Sur les 55 réacteurs en chantier recensés par le World Nuclear Industry Status Report (60 selon WNA), au moins 35 sont en retard, d’autres n’ayant pas atteint leur date de mise en service. « Les retards concernent toutes les géographies et tous les fournisseurs. Ils n’arrivent notamment pas à construire selon les spécifications techniques demandées par les autorités de sûreté, que ce soit sur le béton, les soudures ou le passage au numérique du contrôle commande », pointe Mycle Schneider, chercheur indépendant et auteur du WNISR. « Par rapport aux constructions des années 1970, la globalisation est aussi un facteur de retard. En Finlande, il y a plus de 50 nationalités pour construire l’EPR. Quand le chef d’équipe ne peut pas communiquer avec ses ouvriers, cela pose des problèmes », poursuit Mycle Schneider. Un problème relevé d’ailleurs par le PDG d’ EDF, Jean-Bernard Lévy (« Les Echos » du 16 juin). Des industriels reconnaissent aussi avoir parfois péché par optimisme pour pousser une décision d’investissement.

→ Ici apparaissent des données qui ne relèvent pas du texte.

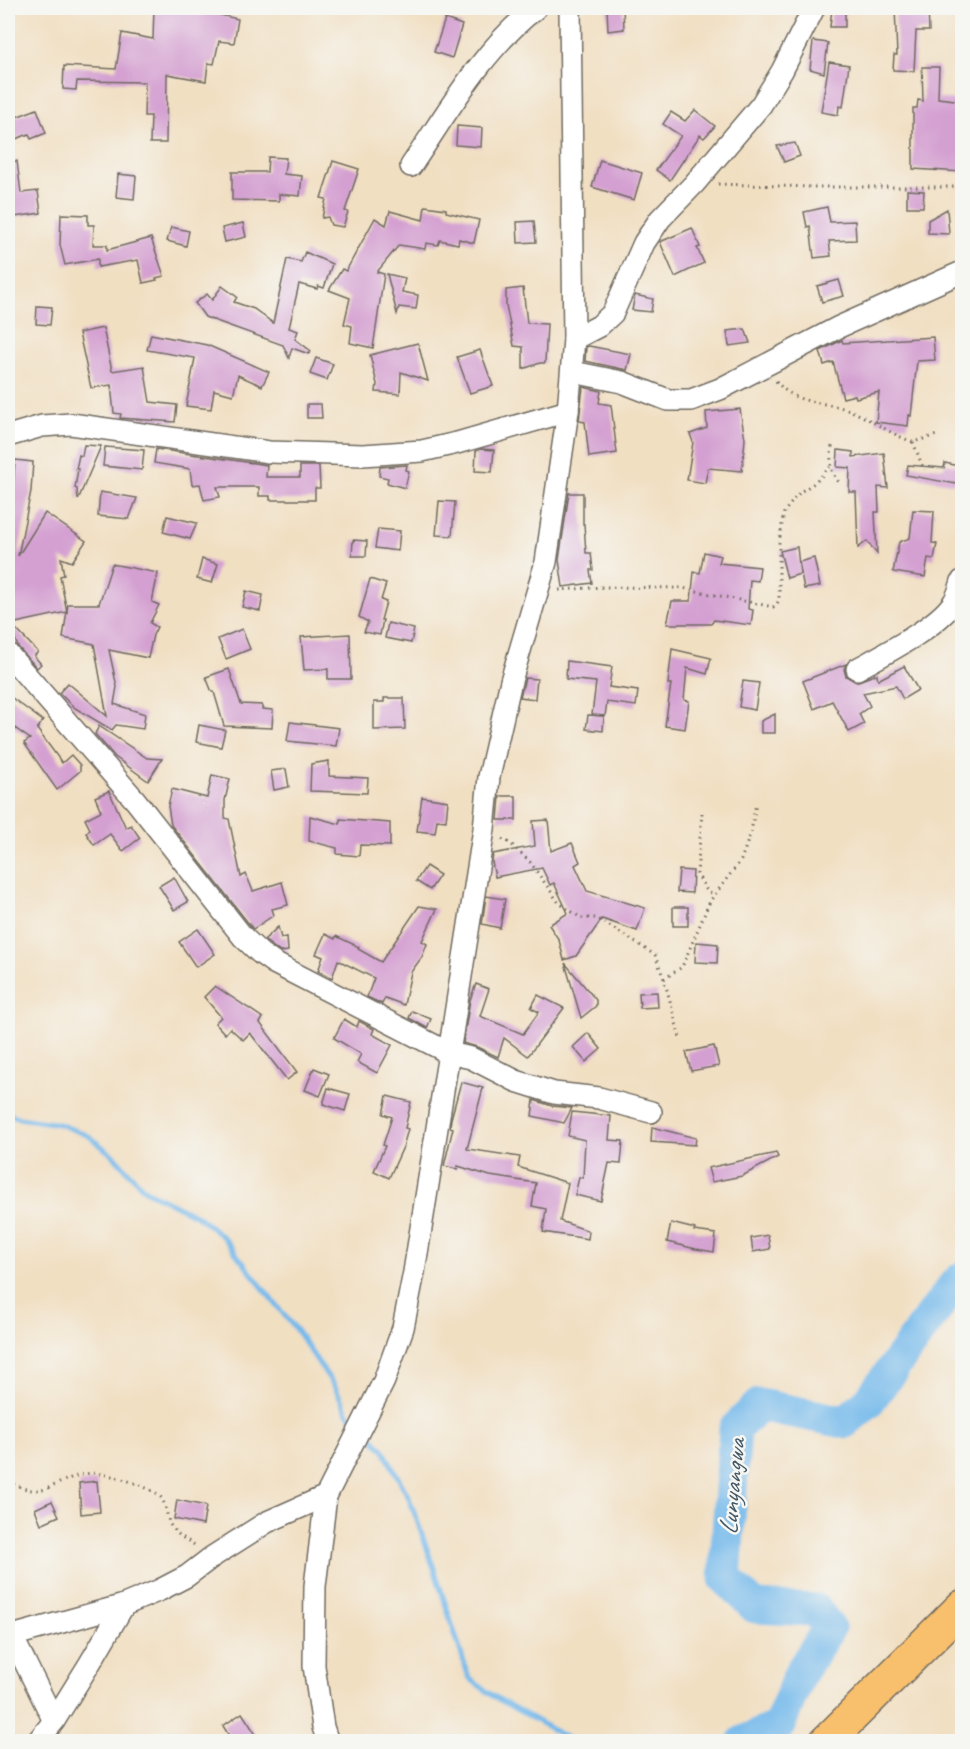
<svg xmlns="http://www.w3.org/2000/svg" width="970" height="1749" font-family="Caveat,sans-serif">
	<rect width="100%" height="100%" fill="#f6f6f2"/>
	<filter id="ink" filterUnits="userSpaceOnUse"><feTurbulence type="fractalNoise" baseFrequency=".0167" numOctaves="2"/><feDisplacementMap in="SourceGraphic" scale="12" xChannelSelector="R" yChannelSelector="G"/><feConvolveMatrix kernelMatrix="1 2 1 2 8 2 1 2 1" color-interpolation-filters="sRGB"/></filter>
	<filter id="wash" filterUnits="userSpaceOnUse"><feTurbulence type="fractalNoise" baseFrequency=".008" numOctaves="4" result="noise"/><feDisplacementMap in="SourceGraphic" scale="24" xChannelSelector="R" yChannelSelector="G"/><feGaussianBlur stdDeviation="1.35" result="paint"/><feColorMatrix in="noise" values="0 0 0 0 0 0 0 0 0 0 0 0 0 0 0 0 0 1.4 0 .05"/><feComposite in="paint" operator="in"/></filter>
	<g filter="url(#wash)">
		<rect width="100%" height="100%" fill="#f1dfc2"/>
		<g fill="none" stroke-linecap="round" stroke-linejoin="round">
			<g stroke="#75b9eb" stroke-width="5">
				<path d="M8,1113L19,1118L59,1124L89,1136L115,1157L145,1190L197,1216L223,1237L296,1330L335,1387L348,1414L358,1423"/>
				<path d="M365,1430L383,1449L409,1498L435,1571L469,1678L493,1696L574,1742"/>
			</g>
			<path stroke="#75b9eb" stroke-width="33" d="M743,1742L779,1726L800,1673L829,1628L816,1610L755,1607L725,1578L735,1429L759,1405L845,1422L869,1401L954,1285L962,1278"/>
		</g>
		<g id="blocks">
			<g fill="#d4a0d1">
				<path d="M154,8H203L202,11L238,19L234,43L219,41L214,64L208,63L206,81L167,74L166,143H150L151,116H144L145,82L77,81L76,90L63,89L64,66L116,69L122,33L153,39Z"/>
				<path d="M623,8L624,29L608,31L607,9Z"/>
				<path d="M832,8H845V27H830Z"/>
				<path d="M895,8H928L929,31H916L914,71L893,70L894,55H897Z"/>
				<path d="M445,19L462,25L452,58L434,52Z"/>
				<path d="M813,41L828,43L824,73L810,69Z"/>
				<path d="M829,62L849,65L843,107L839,106L838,115L821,112Z"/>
				<path d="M922,67H939L938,98L963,101V172L913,169V108H917L918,100L923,101Z"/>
				<path d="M37,109L46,133L31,139L29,134L13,140L8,126V120Z"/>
				<path d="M695,110L715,126L704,138L700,135L670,180L656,170L681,136L663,124L671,112L685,121Z"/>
				<path d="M457,126L482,128L481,147L456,145Z"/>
				<path d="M795,143L800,156L784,162L777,146Z"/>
				<path d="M268,157L286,158L284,174L302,176L300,196L279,194V201L232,200V172H267Z"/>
				<path d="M600,160L642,173L634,200L592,187Z"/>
				<path d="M17,161L21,193L38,191L41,213L8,218V162Z"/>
				<path d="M333,161L359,169L345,211L348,212L343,227L331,225L328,217L322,218L326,199L321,198Z"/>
				<path d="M118,174L136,176L134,199L116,197Z"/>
				<path d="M907,190L924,191L923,207H907Z"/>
				<path d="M425,206L446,209V212L479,220L474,243L459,239L458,244L440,240L438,245L426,243L425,249L399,245L377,272L384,274L373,348L350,343L352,326L344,324L350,298L329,290L342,269L346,271L375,218L386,225L390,211L423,220Z"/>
				<path d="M827,207L830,222L855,221L856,240L829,241L831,256L814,258L810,226L807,227L804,212Z"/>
				<path d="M947,209L949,234L928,233V220Z"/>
				<path d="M61,214L88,215V225H94L93,245H107V250L151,238L164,276L156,278L157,280L143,283L138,260L98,267V259L65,265L60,245Z"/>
				<path d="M534,221L536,242L518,243L517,222Z"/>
				<path d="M243,223L246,237L225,242L222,228Z"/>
				<path d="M171,227L189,231L186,246L167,241Z"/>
				<path d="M692,228L700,247L697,248L704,263L675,277L660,242Z"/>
				<path d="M305,252L332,264L324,288L318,286L317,289L299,284L289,328L298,331L295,339L311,351L309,354L292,348L289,358L283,345L205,317L195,303L207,294L212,300L222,286L237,297L234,302L254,309L273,323L287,259L301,262Z"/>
				<path d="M387,274L405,278L402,292L418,295L416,309L399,307L397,314Z"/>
				<path d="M839,280L844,296L822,302L817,286Z"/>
				<path d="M523,288L527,323L547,324L545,363H540L523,369V347L514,346L506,305V290Z"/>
				<path d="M635,295L653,299L651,312L632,310Z"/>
				<path d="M37,306L52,307L50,325L36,324Z"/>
				<path d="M103,328L112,371L144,366L150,402L177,405L175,422L120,418L121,414L114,413L111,385L91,388L79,333Z"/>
				<path d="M745,329L750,343L729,346L727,331Z"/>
				<path d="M151,334L207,345L269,372L262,386L238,375L233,395L214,390L211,409L186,406L195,358L147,350Z"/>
				<path d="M933,337L935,360L917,361L911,416L909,415L908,426L876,422L879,392L856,398L855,395L843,398L833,362L824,365L820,351L842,340L843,343Z"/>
				<path d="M418,343L428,381L401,372L400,394L376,392L377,384L370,355Z"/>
				<path d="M589,346L631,354L627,370L585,361L586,347Z"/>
				<path d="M480,350L493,386L470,393L457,357Z"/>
				<path d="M316,358L333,364L327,380L310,374Z"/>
				<path d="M583,387L601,391L599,403L611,405L617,453L589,457L585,422L579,421Z"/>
				<path d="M307,404H321L322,418H307Z"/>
				<path d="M740,409L745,439L742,471L708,468L705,483L687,480L693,442L690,434L707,428L706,412Z"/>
				<path d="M84,445L101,446L78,500L77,489L75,488L78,469H76L79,455L82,456Z"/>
				<path d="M105,447L144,450L142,470L103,466Z"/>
				<path d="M156,449L267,465L266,477H300V466H319L320,488H315V500H270V496H259V487H217L220,497L204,500L200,484L192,485L190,469L154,463Z"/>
				<path d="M481,449L494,450L492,472L475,471L476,451Z"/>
				<path d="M838,450L853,452V457L884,453L888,488L878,487L879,512H875L877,554L867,541L858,548L856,492H849L850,468L837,467Z"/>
				<path d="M15,460L33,462L31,491L18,556L45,513L86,541L72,562L61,558L64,575L60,576L67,612L11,624L38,652L34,656L41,664L37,668L18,647L10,625H8V486L13,487Z"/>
				<path d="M945,463L959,466L956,484L906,475L908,465L944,468Z"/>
				<path d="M407,465L406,470L409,471L405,488L387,483L388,478L379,476L380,467Z"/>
				<path d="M100,492L137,498L129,519L98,516Z"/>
				<path d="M569,493H583V524H584L586,553H591L593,570H590L592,583L563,587L559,560Z"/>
				<path d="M439,501L455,502L452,536L436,535Z"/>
				<path d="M913,510L934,511L932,543L937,544L934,559L928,558L925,577L893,572L899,542L910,538Z"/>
				<path d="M167,516L197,523L190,539L163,532Z"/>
				<path d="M378,529L400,531L398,551L375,548Z"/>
				<path d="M353,540L367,541L366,556H352Z"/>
				<path d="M797,547L800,574L787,578L780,551Z"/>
				<path d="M704,552L721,556L719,563L760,567L758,581L750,580L748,609L753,610L751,625L714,620L711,624H667L672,601H691L694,572L700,573Z"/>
				<path d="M814,558L820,586L804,589L799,562Z"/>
				<path d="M202,559L218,564L212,583L197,579Z"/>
				<path d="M112,564L158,573L152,602L159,605L150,623L157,627L153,635L148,658L109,650L117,687L114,704L145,714L143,729L116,725L112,730L75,708L59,693L68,683L107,716L94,644L63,638L68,604H99Z"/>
				<path d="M370,579L386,584L381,600L386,602L381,620H383L380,635L364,632L368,622L359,617Z"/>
				<path d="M246,591L263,595L260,611L242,607Z"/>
				<path d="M388,623L414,629L411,643L385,638Z"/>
				<path d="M242,629L250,649L226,659L218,639Z"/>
				<path d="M350,634L351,679H328V669L304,670L301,637Z"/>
				<path d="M672,649L711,658L707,674L687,668L684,700L689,701L685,729L665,726L671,684H668Z"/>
				<path d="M567,661L612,667L609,687L638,691L636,706L607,702L605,716L592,715L596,682L566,679Z"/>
				<path d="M846,664L844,669L846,676L856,682L877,674L878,680L904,666L918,690L903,699L896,686L863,693L870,706L859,714L864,724L849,732L832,701L814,709L803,681Z"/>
				<path d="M229,669L241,704L262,705V709L273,710L272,728L224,726L214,692H212L206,677Z"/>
				<path d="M525,678L537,679L535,699L520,697Z"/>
				<path d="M743,681L759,683L755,710L739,707Z"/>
				<path d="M8,695L43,721L37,729L62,763L71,755L80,765V771L57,790L24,743L30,739L8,723Z"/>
				<path d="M384,698H404L405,729L374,730V702H384Z"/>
				<path d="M775,714V733H761V721Z"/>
				<path d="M588,715L604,716L603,731L586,729Z"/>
				<path d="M290,722L339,728L336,746L287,741Z"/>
				<path d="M199,725L225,730L221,747L196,742Z"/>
				<path d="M99,726L147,758L162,759L148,781L115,757L95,734Z"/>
				<path d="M329,761V776L368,778L367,793L310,791L311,764Z"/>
				<path d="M286,769L289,787L274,790L271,771Z"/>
				<path d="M212,775L230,779L225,800V818L229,819L241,877L246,874L253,891L282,882L288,905L272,909L274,915L253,929L171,825L168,806L172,789L207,798Z"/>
				<path d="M109,791L126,828L131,825L140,838L123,851L110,834L94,845L86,833L90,829L85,819L101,811L95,797Z"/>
				<path d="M500,796H516V820H498Z"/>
				<path d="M422,797L448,801L446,821L437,820L435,833L417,831Z"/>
				<path d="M310,816L340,824V819L390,823V846L360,845L359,856L337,854V848L309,841Z"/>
				<path d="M548,820L551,851L572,843L580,862L575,865L587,891L645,908L637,931L602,919L576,956L564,960L559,940L549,925L568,913L554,883L550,885L542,868L495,877L492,862L493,854L535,846L533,821Z"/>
				<path d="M426,866L440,875L430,890L416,881Z"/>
				<path d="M679,870L693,871L692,893L677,892Z"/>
				<path d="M174,877L188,902L174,910L159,886Z"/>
				<path d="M486,896L505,899L500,928L482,924Z"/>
				<path d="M419,906L437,909L422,941L427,944L422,957L411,972L404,1005L385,998L382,1004L367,997L374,978L338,960L332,978L318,971L323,957L316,954L325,934L335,939L336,936L359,947L358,949L381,962Z"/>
				<rect x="673" y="907" width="15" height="19"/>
				<path d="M278,927L281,938L287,937L288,951L280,952L264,940Z"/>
				<path d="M198,929L215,954L196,967L179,942Z"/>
				<path d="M696,942L718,944L717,963L695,962Z"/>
				<path d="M565,963L596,1000V1006L581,1018Z"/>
				<path d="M476,984L489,989L480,1016L523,1034L539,1012L531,1008L538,995L564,1008L528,1056L504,1038L498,1057L477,1047L463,1043L470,1000Z"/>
				<path d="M215,986L263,1018L260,1023L297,1072L287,1080L250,1033L243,1040L230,1028L225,1034L215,1023L221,1017L204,997Z"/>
				<path d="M657,992L658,1007L640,1008L639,993Z"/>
				<path d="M412,1011L431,1019L427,1028L409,1018Z"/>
				<path d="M344,1019L357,1027L359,1021L374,1029L372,1034L392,1045L377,1073L357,1062L361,1054L334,1038Z"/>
				<path d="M588,1033L601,1049L586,1062L573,1047Z"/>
				<path d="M714,1046L719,1066L691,1071L686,1052Z"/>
				<path d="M314,1068L329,1074L320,1096L305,1090Z"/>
				<path d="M461,1082L483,1088L467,1149L520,1157L518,1167L568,1183L560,1221L589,1231L588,1239L543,1232L546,1209L532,1206L536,1183L490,1176L458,1166L457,1169L444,1166L453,1128L450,1127L451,1119Z"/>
				<path d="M328,1088L350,1094L345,1111L323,1104Z"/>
				<path d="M387,1096L411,1102L405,1128L408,1129L403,1147L389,1178L374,1171L385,1146L383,1145L392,1117L383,1114Z"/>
				<path d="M534,1100L552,1106L572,1108L564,1123L532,1116Z"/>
				<path d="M572,1112L611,1116L609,1140L623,1141L621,1164L609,1163L601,1201L575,1195L579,1177L583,1178L585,1140L568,1136Z"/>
				<path d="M652,1127L696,1138L695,1145L651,1142Z"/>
				<path d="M776,1153L778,1157L742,1176L712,1182L708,1168Z"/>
				<path d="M671,1223L695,1229L694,1231L716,1234L714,1252L696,1249L667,1242Z"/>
				<path d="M768,1235L770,1249L753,1252L751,1238Z"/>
				<path d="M97,1481L100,1512L81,1514L79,1483Z"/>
				<path d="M177,1500L206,1506L203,1525L174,1519Z"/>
				<path d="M52,1501L59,1516L41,1524L35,1509Z"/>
				<path d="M242,1713L255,1733L242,1742H233L223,1726Z"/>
			</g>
		</g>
	</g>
	<g filter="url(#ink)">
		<use href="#blocks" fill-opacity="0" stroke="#706a60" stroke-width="1.5"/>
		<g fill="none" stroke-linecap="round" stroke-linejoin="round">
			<defs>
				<g id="minor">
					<path d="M411,166C449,110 483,49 536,8"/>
					<path d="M574,339L599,326L613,313L644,243L660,219L694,184L761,105L782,71L814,8"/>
					<path d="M573,372L622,382L668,400H691L720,389L839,327L962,272"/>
					<path d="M8,436L42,426L71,424L269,452L363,455L422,451L457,443L568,411"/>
					<path d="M8,654L136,801L243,937L260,953L274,963L449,1053L471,1058L516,1081L554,1093L599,1098L651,1112"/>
					<path d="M857,669C884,654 937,627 953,603C958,596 960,588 962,581"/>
					<path d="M12,1636L54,1721"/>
					<path d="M8,1637L124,1605L160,1590L187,1576L212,1557L267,1522L326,1496"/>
					<path d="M37,1742L54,1721L90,1663L124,1605"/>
					<path d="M328,1742L323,1727L314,1666L315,1586L326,1496L384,1381L403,1328L414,1272L449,1053L484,829L489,777L511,681L546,562L568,411L574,339L570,8"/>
				</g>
				<path id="trunk" d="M826,1742L962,1607"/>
			</defs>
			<use href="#minor" stroke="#706a60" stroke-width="24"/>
			<use href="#trunk" stroke="#706a60" stroke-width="36"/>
			<g stroke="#706a60" stroke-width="3" stroke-dasharray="1.5 4.5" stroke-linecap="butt">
				<path d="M718,184L811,187H962"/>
				<path d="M776,381C796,406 821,400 849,410C871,419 890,434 913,442L937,435"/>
				<path d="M913,442L924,470"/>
				<path d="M832,446C830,462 829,473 841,484"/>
				<path d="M559,590L603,587L682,588L773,607L777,604L779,599V543L784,512L800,492L816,482L830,467"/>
				<path d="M702,813L697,874L706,889L713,896"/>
				<path d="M502,839L510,843L530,862L559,903L581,918H597L655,955L664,979L681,1041"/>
				<path d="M664,979L682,967L710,901L741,860L751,832L756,803"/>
				<path d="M8,1481C47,1503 51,1480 85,1474C102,1470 141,1484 156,1493C169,1501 164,1518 173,1529C179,1536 188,1541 196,1546"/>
				<path d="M951,1742L962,1731"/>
			</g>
			<use href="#minor" stroke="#fff" stroke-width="21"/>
			<use href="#trunk" stroke="#f8bf6c" stroke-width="33"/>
		</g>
	</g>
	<g text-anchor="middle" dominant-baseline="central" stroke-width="5" stroke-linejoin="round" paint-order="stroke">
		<g font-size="26" font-style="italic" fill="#415665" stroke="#f6f6f2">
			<text transform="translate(732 1487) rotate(-85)">Lunyangwa</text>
		</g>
	</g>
	<rect width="970" height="1749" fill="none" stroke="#f6f6f2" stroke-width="30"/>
</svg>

Sur le papier, 2017 devrait voir arriver sur le réseau un nombre important de réacteurs - une dizaine rien qu’en Chine, selon Mycle Schneider, dont les quatre AP1000 de Westinghouse, après avoir connu de lourds problèmes de qualité des pompes. « Les essais à chaud [dans des conditions de température et de pression réelles, NDLR] se sont terminés avant Noël sans problème majeur et le chargement du combustible pourrait avoir lieu fin janvier pour un démarrage de Sanmen 1 en mars », indique un industriel au fait du dossier.

En concurrence sur le marché chinois des réacteurs de troisième génération, le premier EPR construit à Taishan « est quasiment terminé, estimait de son côté mi-novembre le patron du nucléaire neuf d’EDF, Xavier Ursat. Le couvercle de la cuve a été scellé début novembre et les “essais chauds” ont démarré. Le chargement du combustible aura lieu en 2017 », précisait-il. Le vrai démarrage pourrait toutefois n’intervenir qu’en 2018, note une source au fait du dossier.

Cette année, les regards seront aussi tournés vers Abu Dhabi, dont le premier appel d’offres nucléaire avait échappé en 2009 à la France au profit de la Corée de Sud. « Si Barakah 1 était mis en service cette année, cela ferait sensation, parce qu’il serait dans le planning, ce qui n’est pas arrivé depuis très longtemps pour une première réalisation d’un pays, et un premier réacteur hors de son pays pour la Corée », pointe Mycle Schneider. L’émirat est toutefois très peu transparent sur l’avancée réelle du chantier.

Aux Etats-Unis, l’incertitude croît en revanche sur les nouveaux délais de construction des quatre AP1000 de Westinghouse. Toshiba a annoncé la semaine dernière s’attendre à des dépréciations de plusieurs milliards de dollars liées à des retards sur la construction des unités américaines. Elles étaient attendues sur le réseau à partir de 2019.